Après Sivens : la liberté de manifester limitée ?

Des députés PS, UMP et UDI suggèrent de limiter la liberté de manifester, dans un rapport qui sera remis le 28 mai au président de l’Assemblée nationale.

Julia Gualtieri  • 21 mai 2015 abonnés
Après Sivens : la liberté de manifester limitée ?
© Photo: Altercation sur le site de Sivens entre opposants au barrage et forces de l'ordre, le 1er septembre 2014. AFP PHOTO / FLORINE GALEORN

Pour « mieux conjuguer ordre et liberté », rognons sur la liberté de manifester. La commission d’enquête parlementaire ouverte après la mort de Rémi Fraisse sur le site du barrage de Sivens (Tarn), n’a rien trouvé de mieux que de suggérer de limiter un droit fondamental.
Cette commission, qui a présenté ce jeudi 21 mai 23 propositions, envisage en effet de créer une interdiction administrative de manifester aux personnes susceptibles d’être violentes. Une idée déjà évoquée, ou plutôt suggérée, par le ministre de l’Intérieur Bernard Cazeneuve en février 2014, lors de son audition.

L’interdiction ressemblerait fortement à celle qui s’applique dans les stades à certains supporters. Noël Mamère (EELV), président de la commission, s’indigne : « Le droit d’assister à un match n’est pas une liberté fondamentale, contrairement à celui de manifester. »
L’écologiste n’a donc pas voté le rapport rédigé par Pascal Popelin, député socialiste de Seine-Saint-Denis et chaud partisan de Manuel Valls.

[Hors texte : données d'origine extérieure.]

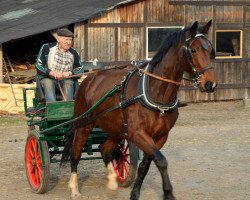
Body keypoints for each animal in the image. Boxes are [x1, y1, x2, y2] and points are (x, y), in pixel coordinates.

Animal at [60, 19, 217, 199]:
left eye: (211, 50)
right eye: (193, 50)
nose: (210, 84)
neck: (155, 91)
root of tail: (89, 78)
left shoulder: (160, 136)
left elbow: (145, 165)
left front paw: (134, 192)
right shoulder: (138, 133)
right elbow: (161, 161)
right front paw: (168, 193)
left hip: (117, 129)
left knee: (105, 148)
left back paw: (112, 182)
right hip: (84, 124)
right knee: (75, 153)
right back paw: (74, 188)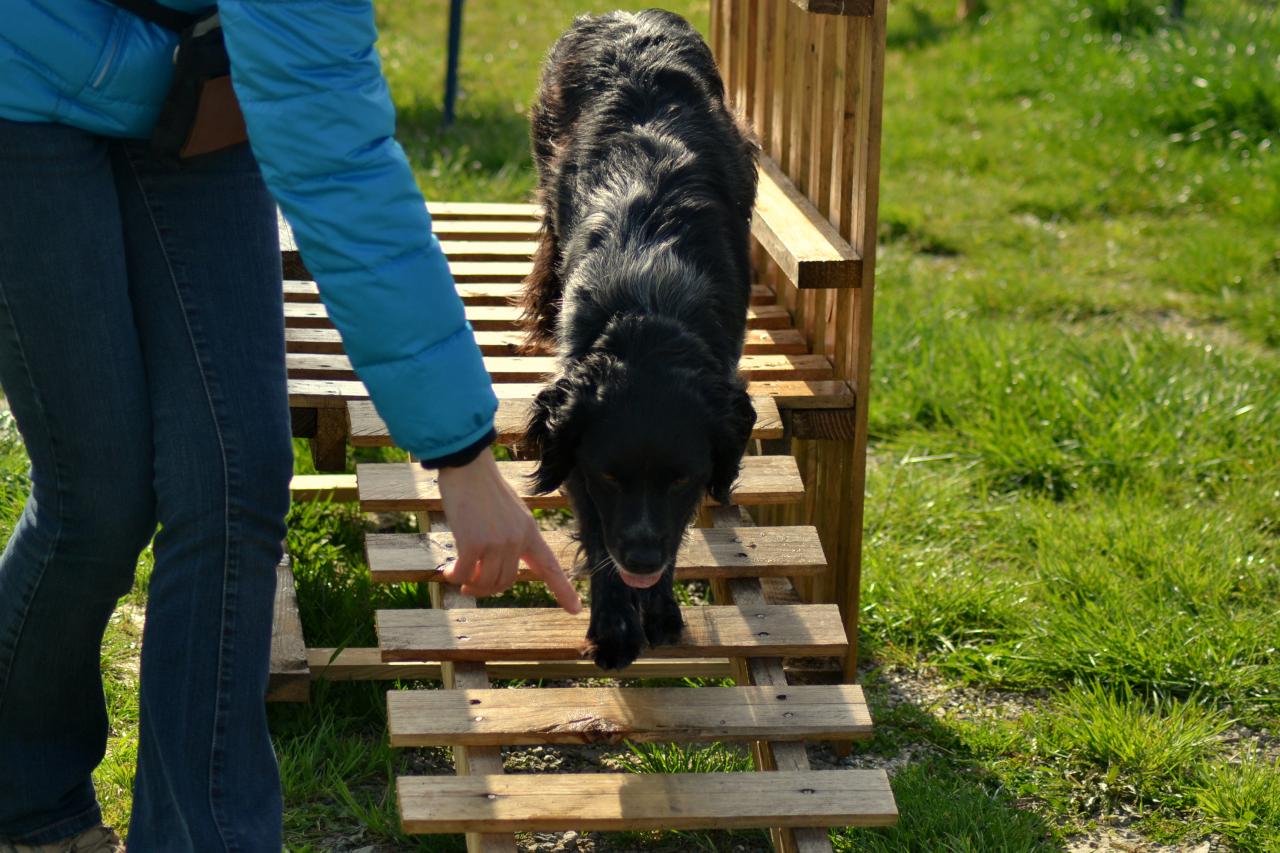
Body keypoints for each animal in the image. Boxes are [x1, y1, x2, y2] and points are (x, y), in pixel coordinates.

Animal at [522, 9, 757, 666]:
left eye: (679, 477)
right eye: (609, 476)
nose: (643, 558)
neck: (649, 301)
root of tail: (623, 14)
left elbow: (678, 525)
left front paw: (659, 607)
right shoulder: (576, 447)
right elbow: (597, 532)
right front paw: (614, 628)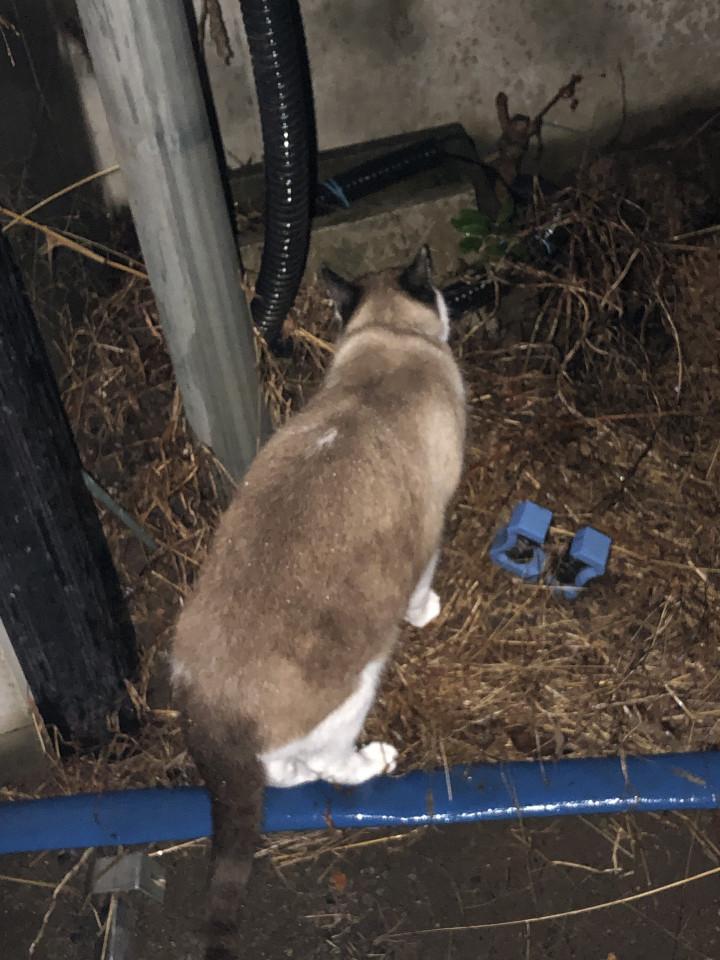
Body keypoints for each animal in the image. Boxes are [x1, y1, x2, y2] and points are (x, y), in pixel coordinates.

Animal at [171, 246, 466, 959]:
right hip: (358, 685)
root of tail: (209, 699)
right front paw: (426, 612)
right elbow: (423, 586)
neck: (388, 338)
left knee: (277, 775)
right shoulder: (434, 529)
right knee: (327, 763)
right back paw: (375, 759)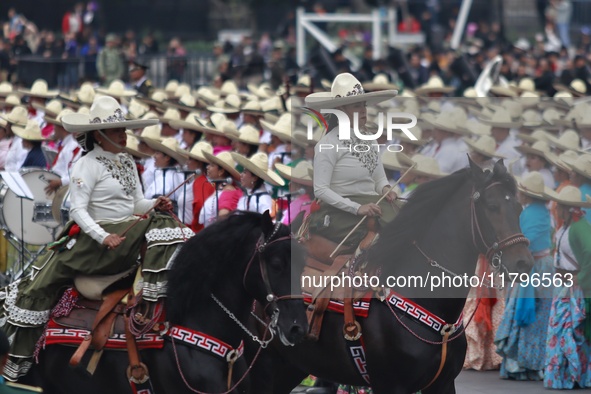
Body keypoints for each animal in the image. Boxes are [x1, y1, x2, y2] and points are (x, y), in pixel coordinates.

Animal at [250, 160, 536, 394]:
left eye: (518, 207)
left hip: (290, 366)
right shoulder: (391, 385)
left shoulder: (443, 384)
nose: (523, 263)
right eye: (492, 206)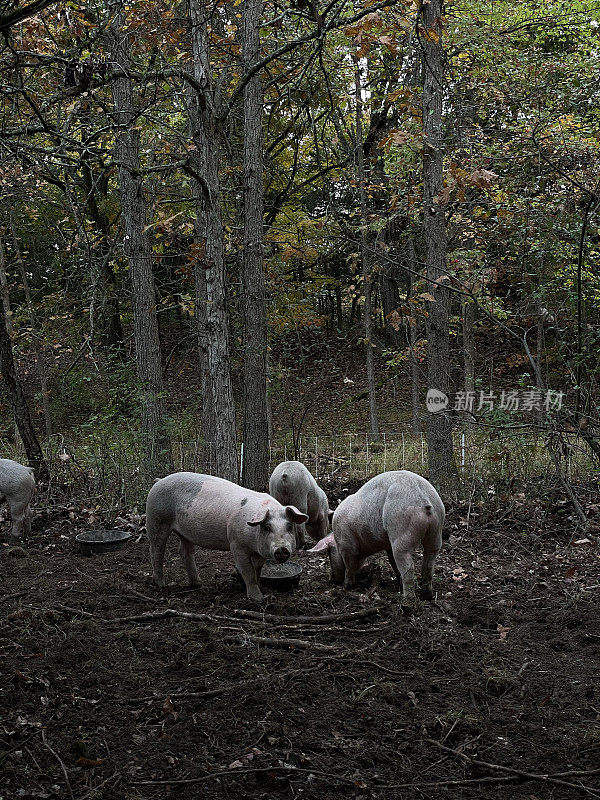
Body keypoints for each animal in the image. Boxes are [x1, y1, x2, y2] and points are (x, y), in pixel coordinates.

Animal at [143, 476, 308, 600]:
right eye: (267, 527)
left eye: (289, 526)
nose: (282, 549)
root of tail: (158, 481)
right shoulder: (236, 545)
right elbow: (248, 572)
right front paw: (257, 599)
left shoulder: (259, 552)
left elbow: (257, 570)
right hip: (157, 519)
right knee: (156, 550)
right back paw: (161, 584)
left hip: (185, 532)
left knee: (184, 551)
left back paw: (198, 584)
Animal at [310, 468, 446, 608]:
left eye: (329, 552)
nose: (331, 578)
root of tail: (424, 500)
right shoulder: (388, 546)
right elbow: (392, 562)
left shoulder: (346, 544)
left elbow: (349, 566)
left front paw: (346, 587)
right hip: (436, 531)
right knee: (429, 562)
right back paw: (427, 596)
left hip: (401, 531)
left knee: (409, 566)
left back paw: (407, 600)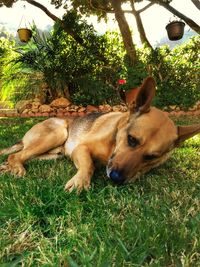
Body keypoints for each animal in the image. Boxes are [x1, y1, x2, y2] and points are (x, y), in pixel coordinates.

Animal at [0, 77, 200, 193]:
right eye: (132, 139)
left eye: (151, 156)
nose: (116, 178)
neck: (113, 143)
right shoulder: (81, 148)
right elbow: (88, 164)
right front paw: (80, 181)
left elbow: (136, 173)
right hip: (58, 132)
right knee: (16, 155)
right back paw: (15, 167)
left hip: (53, 154)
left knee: (19, 156)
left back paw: (8, 167)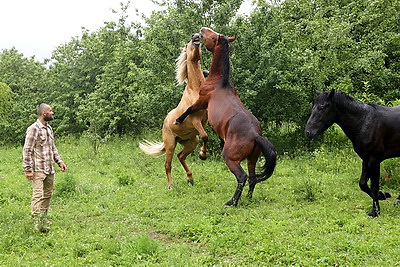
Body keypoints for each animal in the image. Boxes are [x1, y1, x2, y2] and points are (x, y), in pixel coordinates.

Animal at [139, 33, 208, 189]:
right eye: (188, 44)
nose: (195, 36)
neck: (195, 90)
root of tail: (165, 122)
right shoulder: (196, 121)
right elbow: (205, 136)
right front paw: (202, 155)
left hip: (191, 141)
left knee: (181, 156)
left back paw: (190, 178)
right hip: (170, 144)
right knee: (167, 165)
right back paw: (170, 186)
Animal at [173, 27, 276, 207]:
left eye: (213, 35)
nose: (201, 30)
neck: (220, 82)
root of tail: (255, 135)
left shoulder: (202, 101)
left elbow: (189, 109)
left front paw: (178, 119)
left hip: (231, 159)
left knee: (242, 177)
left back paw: (231, 202)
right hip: (252, 159)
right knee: (253, 178)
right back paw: (248, 199)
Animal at [306, 90, 400, 218]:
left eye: (321, 107)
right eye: (313, 107)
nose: (308, 132)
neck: (364, 122)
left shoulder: (374, 160)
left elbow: (374, 186)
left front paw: (374, 211)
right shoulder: (366, 159)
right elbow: (363, 184)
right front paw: (383, 195)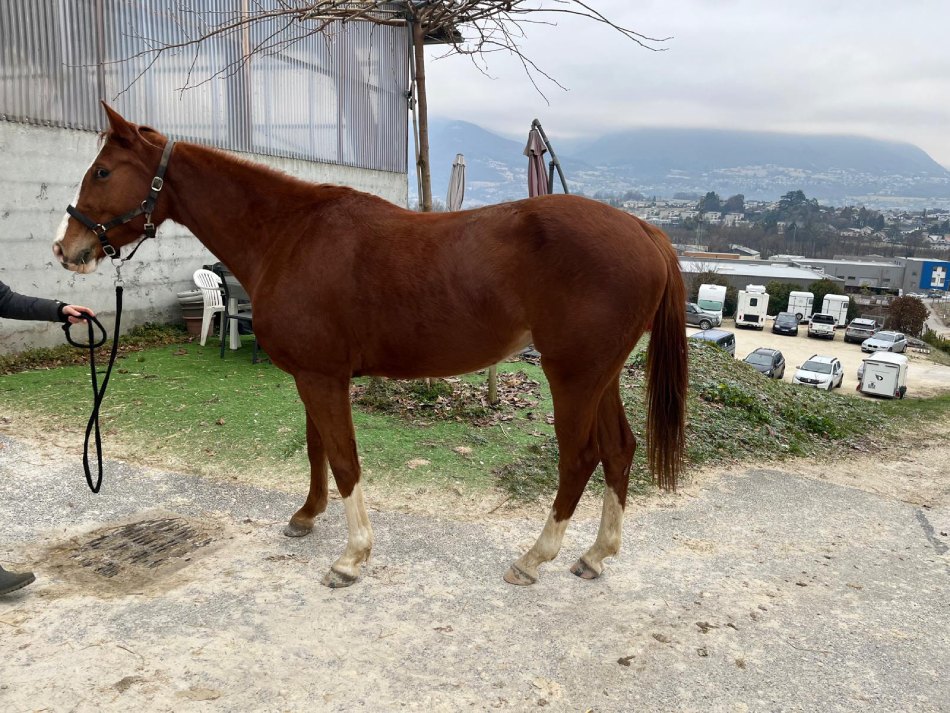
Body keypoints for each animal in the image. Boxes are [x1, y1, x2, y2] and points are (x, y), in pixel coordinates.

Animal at [53, 105, 688, 588]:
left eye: (103, 171)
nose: (67, 247)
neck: (289, 235)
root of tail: (645, 230)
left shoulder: (322, 377)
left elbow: (343, 459)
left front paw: (352, 556)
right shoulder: (313, 374)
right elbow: (317, 449)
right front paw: (306, 517)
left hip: (572, 375)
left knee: (580, 458)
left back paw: (533, 559)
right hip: (600, 375)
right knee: (620, 449)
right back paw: (595, 556)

Pas plus que la communiste Marie-George Buffet. Celui-ci a en revanche été approuvé par les élus PS, UMP et UDI, membres de la commission d’enquête.
Pour défendre cette proposition, la seconde du rapport, la commission fait valoir qu’il s’agit de régulariser une pratique existante. Le procureur de la République peut en effet sur réquisition écrite, autoriser les policiers à contrôler quelqu’un pour rechercher une ou plusieurs infractions précises.

Quant à la première proposition, elle est tout aussi sécuritaire. Elle conseille d’appliquer le dispositif qui permet aux juges d’énoncer une peine complémentaire d’interdiction de manifester en cas de condamnation pour des violences commises lors de troubles à l’ordre public. Pourquoi faire simple quand on peut multiplier les restrictions ?

D’autres suggestions, plus sensées, sont avancées. Notamment la présence des préfets sur les lieux des manifestations pour pouvoir « mesurer et adapter » leurs décisions ainsi qu’une meilleure formation au maintien de l’ordre. Dans la même logique, la commission propose de réserver ce type d’opération aux unités spécialisées et de limiter l’usage des Flashball mais pas celui des LDB40.

Une déception pour Noël Mamère qui espérait l’interdiction pure et simple de ces deux « lanceurs de balles de défense », comme elles sont définies. Avec l’Espagne qui se prépare à les interdire, la France est le seul pays européen à utiliser ces lanceurs, souligne Médiapart. Et préfère interdire des manifestants plutôt que ses armes, responsables du décès qui a fait naître la commission.